After too long a respite, it was great to revisit TJ’s Woodfire Pizza at last Sunday’s Great Park Farmers Market. Owners Tim and Tina Gonzales, subjects of a Snapshot feature in the current issue of Orange Coast—with a gorgeous photo, plus a little copy from me—were cheerfully slamming out a steady stream of pizzas.

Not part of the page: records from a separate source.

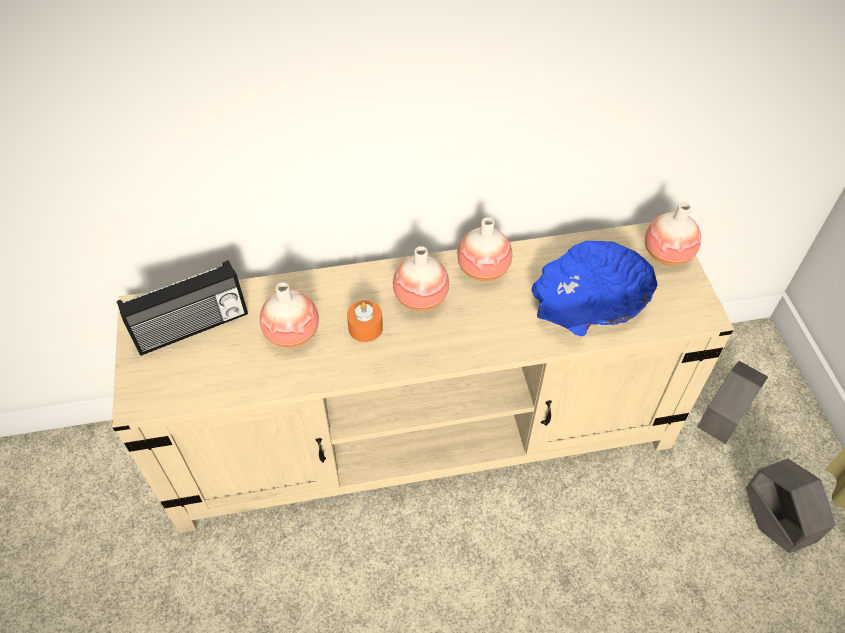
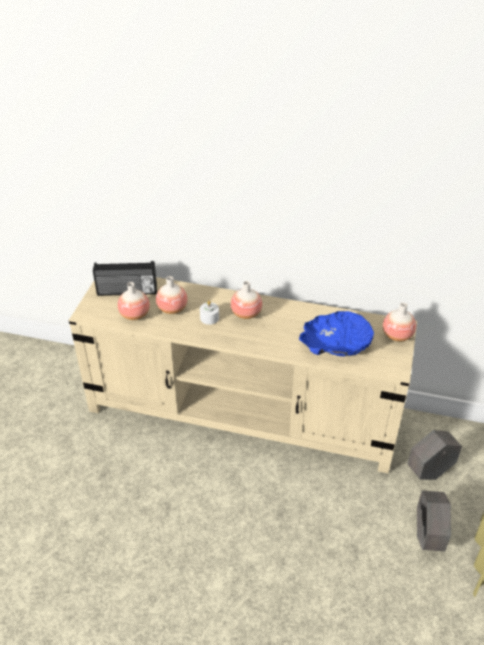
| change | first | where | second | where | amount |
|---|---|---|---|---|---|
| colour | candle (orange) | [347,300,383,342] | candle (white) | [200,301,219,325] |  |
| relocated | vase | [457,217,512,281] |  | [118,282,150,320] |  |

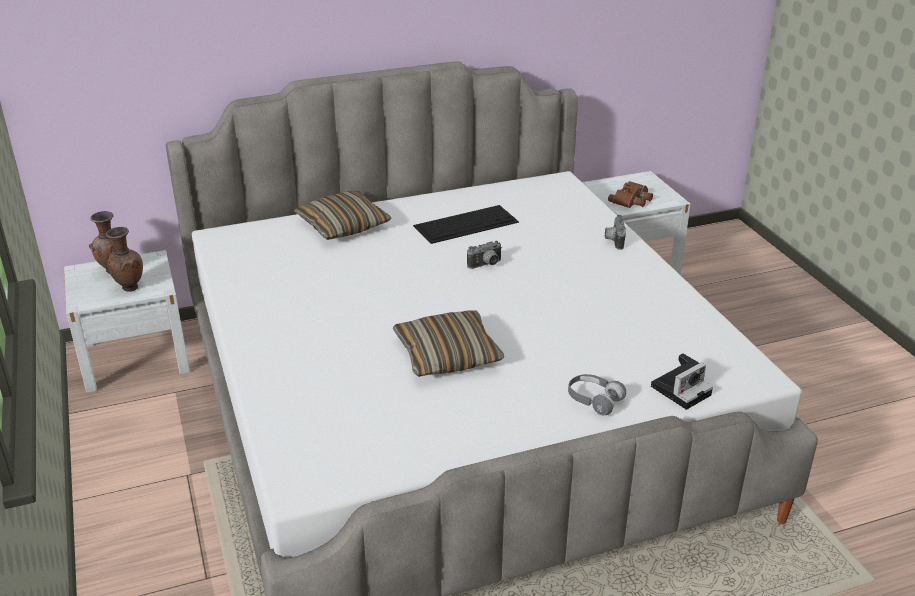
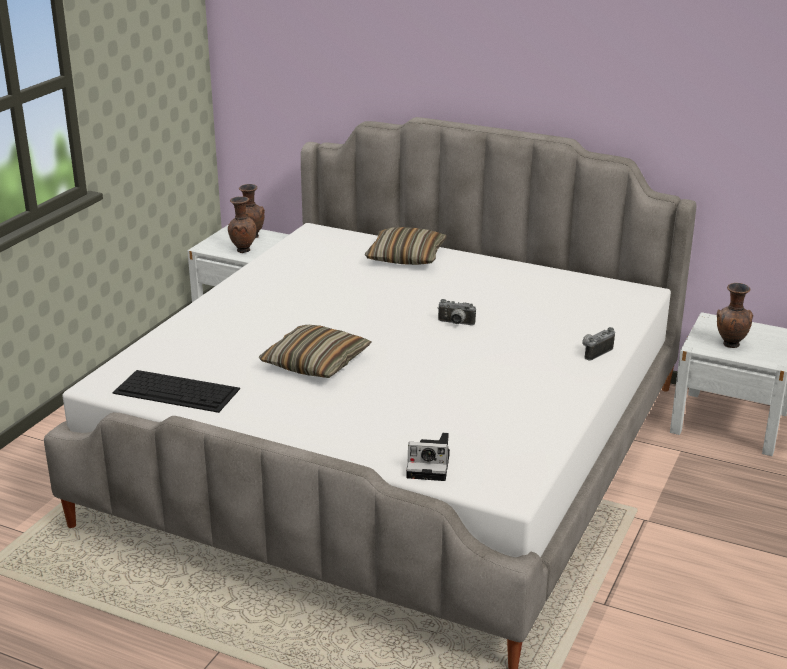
| change | first | where | second | where | amount |
|---|---|---|---|---|---|
| relocated | keyboard | [413,205,519,244] |  | [112,370,240,413] |  |
| missing | headphones (grey) | [568,374,626,415] |  |  |  |
| exchanged | binoculars (brown) | [608,181,653,208] | vase (brown) | [717,283,753,348] |  |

While eating our Margherita and the day’s special all-veg (molto bene), we were reminded again of the lovely community aspect of the food-truck phenomenon when we saw Tim delivering a fresh pizza to the front window of a neighboring truck. Nice! We tried TJ’s salad, in just its second week on the menu—so good—if, like my husband and me, you really like Gorgonzola, a bold flavor in the deliciously piquant dressing. Also striking: Dry, crispy, cold lettuce, and RIPE, flavorful, halved cherry tomatoes. Floppy, wet lettuce is a major bugaboo and depressingly common in many restaurants. And who doesn’t consider pale, plasticky, unspearable-by-a-fork cherry tomatoes anything but garnish and not worth the time?

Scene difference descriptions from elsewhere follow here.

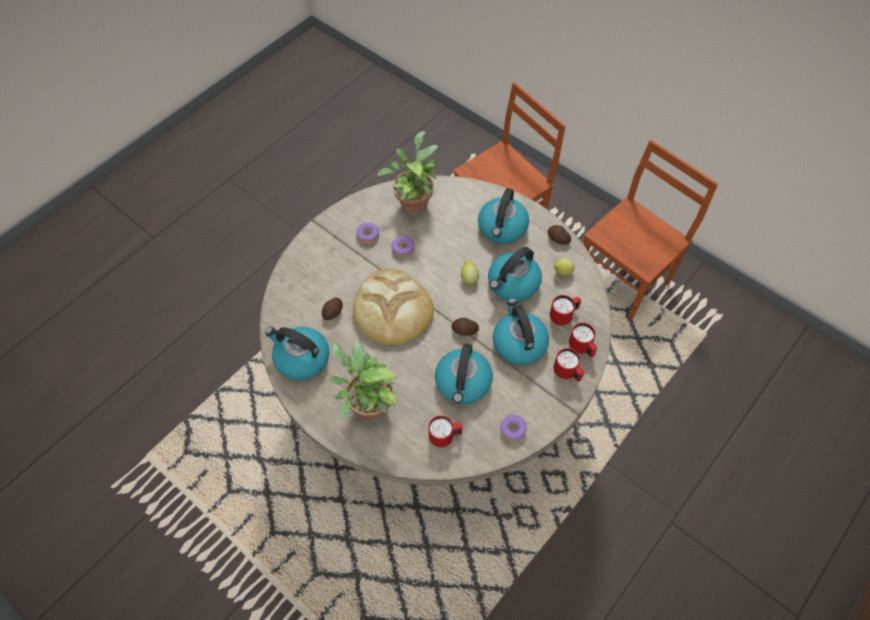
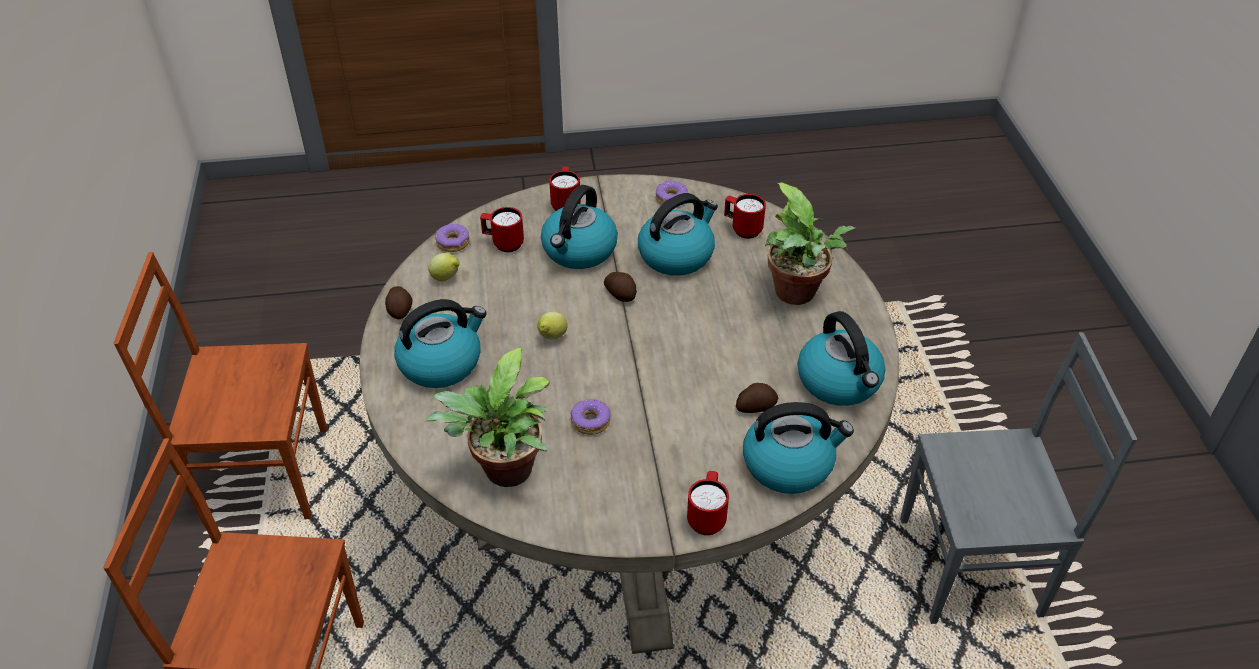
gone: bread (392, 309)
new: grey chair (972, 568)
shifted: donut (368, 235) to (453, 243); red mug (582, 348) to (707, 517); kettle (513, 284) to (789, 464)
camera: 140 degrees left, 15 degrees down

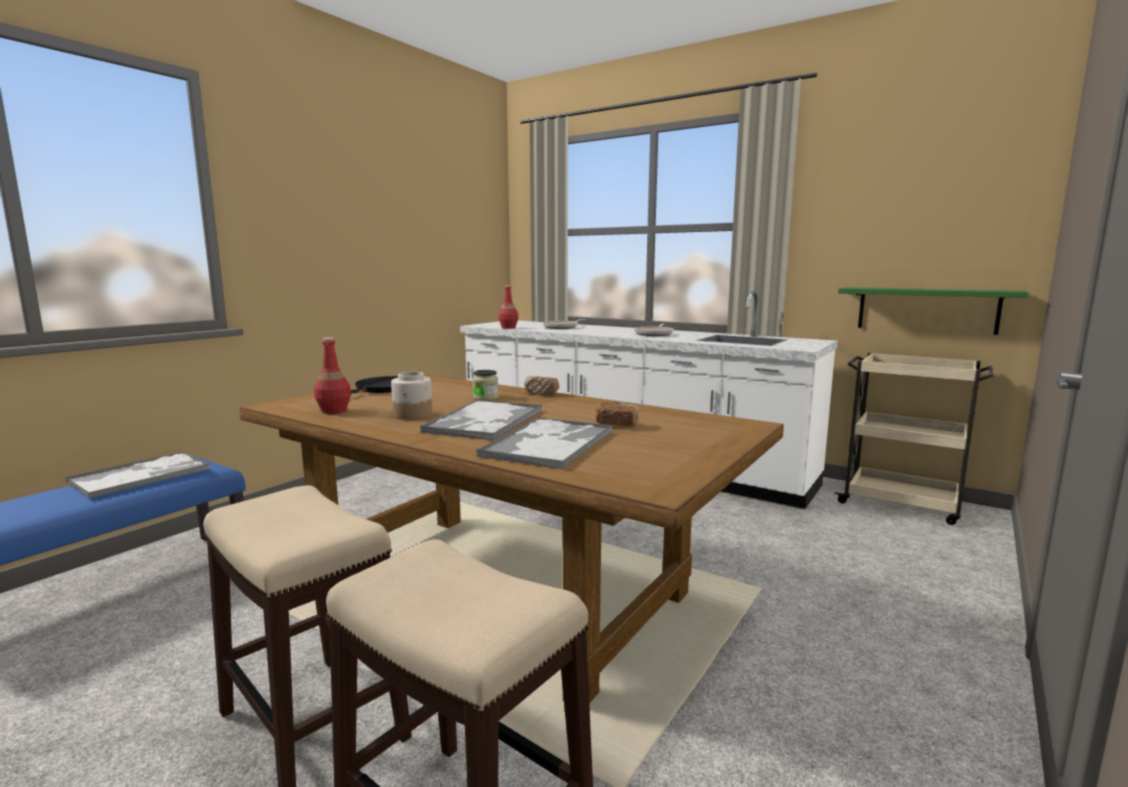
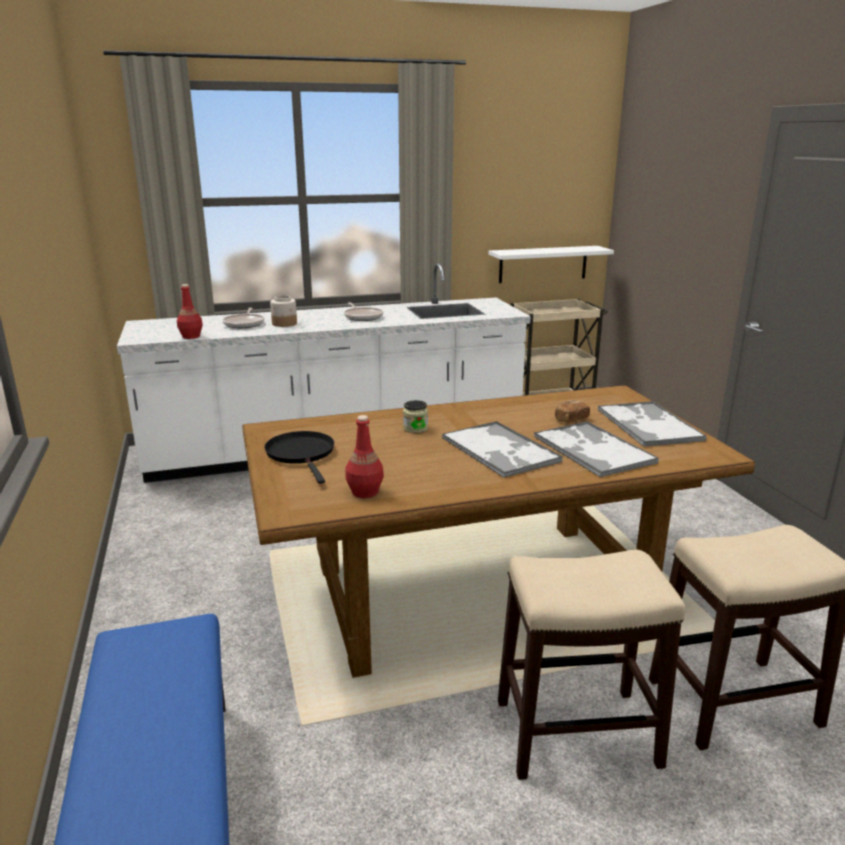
gone: bread (541, 393)
shifted: jar (413, 415) to (284, 324); tray (142, 475) to (648, 424)
repainted: green shelf (926, 310) to white shelf (543, 264)
camera: 50 degrees left, 10 degrees up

The pizza dough, which is always very good, was especially wheaty and crunchy and chewy on Sunday, taking on a fabulous overall char. When I said so, Tim replied that it had a little more age, just the way he likes it. (Neapolitan pizza dough rises very slowly, under refrigeration, for a day or two—sometimes more.) At next Sunday’s market (June 12), TJ’s special topping will be the New Mexico green chili Tim foreshadowed in my February ToOC post about their first day on the Great Park tarmac. I’m looking forward to it.
A new development for Tim and Tina is their switch to Carmelina Brands tomatoes. Carmelina has been my canned tomato of choice since discovering it a couple of years ago, gladly (and immediately) ending my long search for canned tomatoes with NO JUNK. Most domestic brands, and even expensive, imported San Marzanos, have citric acid or calcium chloride or both. These chemicals are legally acceptable under the “all natural” rubric, but, aside from my why-use-additives-if-you-don’t-have-to credo, I think they adversely affect flavor.
On top of all that, Carmelina just happens to be headquartered in Orange County. I’ll have more on the company, and its products, in an upcoming ToOC.